Alumna Chosen as Oppenheimer Science and Energy Leadership Program Fellow
A Department of Energy Computational Graduate Fellowship (DOE CSGF) alumna will explore challenges facing the national laboratory system and complexities of the Department of Energy (DOE) as an Oppenheimer Science and Energy Leadership Program (OSELP) fellow.
During the year-long program, Teresa Bailey will visit national laboratories, learn about the system’s problems and intricacies and meet senior leaders. With mentoring from former lab directors and other high-ranking DOE officials, Bailey and other fellows will write analyses addressing major organizational, policy, scientific or other challenges the labs face.
“This program is very interesting because it provides a unique opportunity to learn about DOE as a whole entity,” Bailey said in a release. “It will be quite an experience to see the breadth and depth of science represented within the DOE complex.”
Bailey is associate director for the Weapon Simulation and Computing/Computational Physics (WSC/CP) program in Weapons and Complex Integration at Lawrence Livermore National Laboratory and is closely aligned with the WSC/Livermore Computing Program. The programs work to port and optimize multiple multi-physics simulation codes for El Capitan, the lab’s upcoming next-generation supercomputer.

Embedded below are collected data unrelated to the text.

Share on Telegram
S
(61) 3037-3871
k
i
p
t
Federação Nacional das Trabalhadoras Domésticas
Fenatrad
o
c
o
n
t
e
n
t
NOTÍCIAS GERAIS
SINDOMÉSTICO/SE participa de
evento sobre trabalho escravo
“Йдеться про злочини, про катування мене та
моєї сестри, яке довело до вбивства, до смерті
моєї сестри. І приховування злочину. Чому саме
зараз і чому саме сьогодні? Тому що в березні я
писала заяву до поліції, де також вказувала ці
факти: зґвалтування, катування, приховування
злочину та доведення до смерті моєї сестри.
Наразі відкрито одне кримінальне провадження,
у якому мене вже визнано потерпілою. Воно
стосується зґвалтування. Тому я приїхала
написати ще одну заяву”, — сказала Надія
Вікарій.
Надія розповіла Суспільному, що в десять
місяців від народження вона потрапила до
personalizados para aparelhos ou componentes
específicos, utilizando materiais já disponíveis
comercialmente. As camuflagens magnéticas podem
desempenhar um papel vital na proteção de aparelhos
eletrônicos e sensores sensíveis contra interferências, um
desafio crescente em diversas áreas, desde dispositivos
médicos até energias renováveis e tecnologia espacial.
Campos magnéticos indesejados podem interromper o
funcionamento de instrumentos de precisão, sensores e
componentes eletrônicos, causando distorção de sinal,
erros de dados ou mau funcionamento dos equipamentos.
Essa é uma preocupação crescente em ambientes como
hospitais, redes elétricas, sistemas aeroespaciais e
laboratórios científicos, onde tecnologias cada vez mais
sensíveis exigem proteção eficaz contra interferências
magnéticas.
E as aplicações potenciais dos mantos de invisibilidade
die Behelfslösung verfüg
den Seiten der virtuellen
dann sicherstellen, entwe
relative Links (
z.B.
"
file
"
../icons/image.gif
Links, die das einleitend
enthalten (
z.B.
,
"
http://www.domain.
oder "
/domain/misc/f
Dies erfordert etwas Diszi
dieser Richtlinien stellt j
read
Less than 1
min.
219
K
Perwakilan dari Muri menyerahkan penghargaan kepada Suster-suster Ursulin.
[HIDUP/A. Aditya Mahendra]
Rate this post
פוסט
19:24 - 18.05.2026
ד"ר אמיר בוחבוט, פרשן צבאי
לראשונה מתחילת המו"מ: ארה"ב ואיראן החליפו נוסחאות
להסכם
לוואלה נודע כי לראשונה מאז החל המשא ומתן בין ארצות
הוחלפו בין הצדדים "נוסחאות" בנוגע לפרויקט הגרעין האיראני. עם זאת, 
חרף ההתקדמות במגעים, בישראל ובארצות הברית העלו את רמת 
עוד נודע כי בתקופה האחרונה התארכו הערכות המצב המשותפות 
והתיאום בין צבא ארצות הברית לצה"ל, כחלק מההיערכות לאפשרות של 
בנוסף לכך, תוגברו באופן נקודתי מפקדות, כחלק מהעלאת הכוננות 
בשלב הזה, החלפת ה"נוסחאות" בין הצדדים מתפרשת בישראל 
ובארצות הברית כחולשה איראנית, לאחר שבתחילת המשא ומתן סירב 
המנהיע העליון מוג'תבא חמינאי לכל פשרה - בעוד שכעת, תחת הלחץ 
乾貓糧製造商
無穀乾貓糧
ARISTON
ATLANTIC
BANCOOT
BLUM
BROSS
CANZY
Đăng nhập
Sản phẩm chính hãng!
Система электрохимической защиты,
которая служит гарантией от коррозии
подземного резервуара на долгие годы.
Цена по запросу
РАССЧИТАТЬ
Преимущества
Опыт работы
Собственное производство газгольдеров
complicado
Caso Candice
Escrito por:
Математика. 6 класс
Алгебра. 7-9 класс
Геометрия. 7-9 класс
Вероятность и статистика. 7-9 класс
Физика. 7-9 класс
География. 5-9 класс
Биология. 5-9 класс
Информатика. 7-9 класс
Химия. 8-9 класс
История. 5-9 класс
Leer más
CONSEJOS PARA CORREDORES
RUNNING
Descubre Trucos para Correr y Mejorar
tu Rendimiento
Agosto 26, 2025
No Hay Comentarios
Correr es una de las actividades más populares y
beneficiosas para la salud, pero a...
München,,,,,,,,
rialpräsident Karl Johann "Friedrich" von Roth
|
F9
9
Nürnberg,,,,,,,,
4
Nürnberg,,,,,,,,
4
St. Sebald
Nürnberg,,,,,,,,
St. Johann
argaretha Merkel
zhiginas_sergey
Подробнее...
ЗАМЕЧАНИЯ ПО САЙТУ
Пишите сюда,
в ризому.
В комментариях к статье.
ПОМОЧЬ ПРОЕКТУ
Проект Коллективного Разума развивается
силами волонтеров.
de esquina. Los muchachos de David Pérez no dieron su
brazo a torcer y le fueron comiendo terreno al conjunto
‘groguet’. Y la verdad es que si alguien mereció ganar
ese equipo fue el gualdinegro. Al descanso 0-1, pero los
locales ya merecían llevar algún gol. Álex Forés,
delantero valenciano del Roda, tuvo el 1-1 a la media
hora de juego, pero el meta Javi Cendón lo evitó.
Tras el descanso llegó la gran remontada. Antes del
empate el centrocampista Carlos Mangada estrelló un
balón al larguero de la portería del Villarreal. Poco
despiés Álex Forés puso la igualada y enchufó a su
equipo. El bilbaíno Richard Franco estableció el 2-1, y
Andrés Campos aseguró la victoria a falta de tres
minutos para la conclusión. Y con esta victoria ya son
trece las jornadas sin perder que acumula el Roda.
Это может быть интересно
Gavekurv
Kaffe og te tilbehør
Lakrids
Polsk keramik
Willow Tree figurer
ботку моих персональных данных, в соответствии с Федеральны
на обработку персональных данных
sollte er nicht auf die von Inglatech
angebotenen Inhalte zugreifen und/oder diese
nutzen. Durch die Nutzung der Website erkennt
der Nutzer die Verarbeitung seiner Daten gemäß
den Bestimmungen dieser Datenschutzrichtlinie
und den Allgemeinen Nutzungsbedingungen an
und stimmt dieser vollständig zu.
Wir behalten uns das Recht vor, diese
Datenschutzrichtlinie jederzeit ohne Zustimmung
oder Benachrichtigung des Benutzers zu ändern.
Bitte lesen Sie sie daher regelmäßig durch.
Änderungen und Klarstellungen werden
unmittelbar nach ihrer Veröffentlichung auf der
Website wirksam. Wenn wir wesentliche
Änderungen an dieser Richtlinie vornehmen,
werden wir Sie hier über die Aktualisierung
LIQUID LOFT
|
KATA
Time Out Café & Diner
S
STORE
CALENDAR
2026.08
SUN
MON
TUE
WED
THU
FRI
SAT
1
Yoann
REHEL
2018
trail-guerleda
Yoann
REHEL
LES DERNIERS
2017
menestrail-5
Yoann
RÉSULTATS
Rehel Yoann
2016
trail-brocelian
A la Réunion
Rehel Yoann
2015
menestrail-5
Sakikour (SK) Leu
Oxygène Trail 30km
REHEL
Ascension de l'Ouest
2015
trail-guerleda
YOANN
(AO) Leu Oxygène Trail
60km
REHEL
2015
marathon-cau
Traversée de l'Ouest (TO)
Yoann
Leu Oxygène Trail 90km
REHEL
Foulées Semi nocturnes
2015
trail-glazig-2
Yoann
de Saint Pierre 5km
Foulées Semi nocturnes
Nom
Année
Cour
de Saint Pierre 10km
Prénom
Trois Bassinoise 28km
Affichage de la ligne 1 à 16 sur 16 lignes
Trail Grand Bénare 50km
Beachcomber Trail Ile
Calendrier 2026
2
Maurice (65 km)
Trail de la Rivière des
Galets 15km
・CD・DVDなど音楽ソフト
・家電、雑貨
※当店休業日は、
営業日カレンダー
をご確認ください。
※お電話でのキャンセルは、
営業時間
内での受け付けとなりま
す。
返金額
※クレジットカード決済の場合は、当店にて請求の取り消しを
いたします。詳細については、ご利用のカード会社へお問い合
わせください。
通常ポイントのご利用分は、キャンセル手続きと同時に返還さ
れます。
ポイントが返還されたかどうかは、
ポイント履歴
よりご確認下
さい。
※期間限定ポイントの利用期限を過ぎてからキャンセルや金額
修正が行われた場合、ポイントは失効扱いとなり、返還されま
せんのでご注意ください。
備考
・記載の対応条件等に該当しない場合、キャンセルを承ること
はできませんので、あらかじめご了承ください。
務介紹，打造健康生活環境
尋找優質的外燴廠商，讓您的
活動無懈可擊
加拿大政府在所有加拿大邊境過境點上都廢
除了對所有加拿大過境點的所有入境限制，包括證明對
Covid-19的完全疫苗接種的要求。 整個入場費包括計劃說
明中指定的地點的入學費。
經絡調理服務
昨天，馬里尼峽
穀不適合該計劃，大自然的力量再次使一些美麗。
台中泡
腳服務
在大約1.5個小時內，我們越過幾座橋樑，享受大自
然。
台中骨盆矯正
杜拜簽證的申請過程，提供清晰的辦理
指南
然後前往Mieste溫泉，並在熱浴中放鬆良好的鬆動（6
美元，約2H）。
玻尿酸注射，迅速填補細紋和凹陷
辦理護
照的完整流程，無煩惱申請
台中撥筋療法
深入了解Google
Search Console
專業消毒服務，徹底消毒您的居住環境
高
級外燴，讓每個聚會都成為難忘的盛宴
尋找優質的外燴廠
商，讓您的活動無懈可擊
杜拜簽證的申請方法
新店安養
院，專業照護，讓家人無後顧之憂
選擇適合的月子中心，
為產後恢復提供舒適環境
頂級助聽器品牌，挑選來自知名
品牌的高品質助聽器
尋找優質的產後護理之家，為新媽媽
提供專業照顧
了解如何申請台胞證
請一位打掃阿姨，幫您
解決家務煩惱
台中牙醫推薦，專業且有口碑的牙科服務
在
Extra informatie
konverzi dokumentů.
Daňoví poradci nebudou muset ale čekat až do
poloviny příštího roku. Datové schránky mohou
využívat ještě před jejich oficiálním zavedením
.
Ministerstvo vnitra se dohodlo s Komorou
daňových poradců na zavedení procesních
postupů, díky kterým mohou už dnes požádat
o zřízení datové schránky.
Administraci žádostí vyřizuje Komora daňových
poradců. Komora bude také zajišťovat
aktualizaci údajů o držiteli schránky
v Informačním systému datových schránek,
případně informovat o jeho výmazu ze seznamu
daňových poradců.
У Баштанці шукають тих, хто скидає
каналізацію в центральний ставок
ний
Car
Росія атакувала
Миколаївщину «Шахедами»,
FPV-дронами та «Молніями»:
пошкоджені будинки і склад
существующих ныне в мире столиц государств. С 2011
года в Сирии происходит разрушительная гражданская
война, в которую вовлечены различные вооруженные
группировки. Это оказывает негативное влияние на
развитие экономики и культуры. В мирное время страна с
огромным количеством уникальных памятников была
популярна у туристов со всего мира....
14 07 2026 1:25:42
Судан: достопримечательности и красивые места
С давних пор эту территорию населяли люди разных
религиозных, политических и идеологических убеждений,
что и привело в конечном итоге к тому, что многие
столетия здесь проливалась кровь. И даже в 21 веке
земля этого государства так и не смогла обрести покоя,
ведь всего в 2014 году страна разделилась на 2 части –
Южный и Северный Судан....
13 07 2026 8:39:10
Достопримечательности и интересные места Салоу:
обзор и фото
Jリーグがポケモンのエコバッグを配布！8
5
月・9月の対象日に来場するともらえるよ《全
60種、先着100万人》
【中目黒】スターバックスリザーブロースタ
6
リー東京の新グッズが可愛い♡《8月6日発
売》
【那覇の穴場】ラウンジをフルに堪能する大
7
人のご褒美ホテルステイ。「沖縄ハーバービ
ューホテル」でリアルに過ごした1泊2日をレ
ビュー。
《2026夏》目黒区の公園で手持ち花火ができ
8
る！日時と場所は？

Bailey was a DOE CSGF fellow from 2002 to 2006. She earned a bachelor’s degree in nuclear engineering from Oregon State University in 2002 and an engineering Ph.D. from Texas A&M University in 2008.
OSELP is the top leadership development program of the National Laboratory Director’s Council, an independent body that coordinates initiatives and advises DOE and other stakeholders. The fellowship gathers experts from diverse backgrounds who have the potential to make a large contribution to DOE work in national laboratories, academia or industry. Thirty-four individuals across 16 DOE National Laboratories make up the program'2023 cohort.